Но сержант с силой дергает цепочку наручников и, выворачивая скованные запястья адвоката, тянет его за собой.
– Адвокат, говоришь? Тогда заткнись, умник, и перестань меня обзывать. У меня в ордере на арест вписан Израэль Кедми. Это ты? Это все, что я хочу знать.
В этом месте я подхожу к толстяку вплотную и легонько трогаю его за руку. И объясняю ситуацию просто и доходчиво. Он слушает меня и начинает понемногу понимать, что все не так просто – не только для нас, но и для него, особенно когда он бросает взгляд на побелевшее от ярости лицо Кедми, адвоката, глаза которого полны ненависти и, кажется, вот-вот вылезут из орбит. Затем сержант достает «уоки-токи», отстегивает его от ремня и делает попытку связаться с полицейским управлением. Слышно шипение, треск и какие-то непонятные звуки. Он просит Яэль принести ему стакан воды, кладет «уоки-токи» на стол, берет стакан свободной рукой и выпивает воду одним глотком. Тем временем аппарат оживает. Девичий голос сообщает:
– Управление полиции слушает!
Сержант называет свое имя и служебный номер.
– Так кого же ты схватил там? – щебечет девушка.
– Израэля Кедми, – говорит сержант.
Огнедышащий взгляд Кедми устремлен на пейджер.
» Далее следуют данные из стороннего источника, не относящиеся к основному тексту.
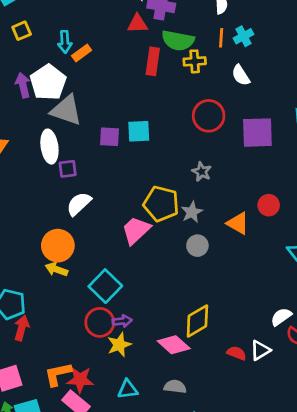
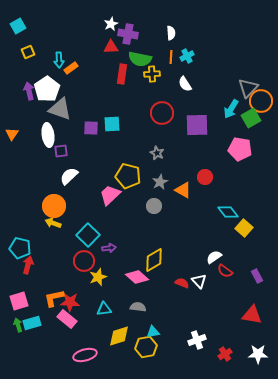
gray star: (192, 212) -> (160, 182), moved
purple arrow: (122, 321) -> (109, 248), moved
white triangle: (260, 350) -> (199, 281), turned -42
– Тебе следует задержать Йорама Миллера, – сообщает дежурная. – Ты его видишь?
– Да, – наливаясь кровью, сообщает сержант.
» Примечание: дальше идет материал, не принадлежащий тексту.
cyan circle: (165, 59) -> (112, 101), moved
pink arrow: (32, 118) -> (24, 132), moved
– Тогда немедленно схвати его. Он и есть беглец. И будь осторожен – он очень опасен.
С кривой улыбкой сержант освобождает Кедми от наручников.
– Ладно, – говорит он. – Бывает. Ты уж не сердись…
Отпрянув от него, Кедми начинает массировать руку. Сержант тем временем надевает наручники на нового их владельца.
– Виноват… – говорит он, обращаясь к Кедми. Но тот непримирим:
– Если кто и виноват, то это твои родители, давшие жизнь такому идиоту, как ты. А сейчас, будь добр, подпишись на моем заявлении, что я передал тебе парня из рук в руки согласно его решению по доброй воле вернуться обратно.
Бумагу, которую Кедми протягивает ему, полицейский не удостаивает даже взглядом.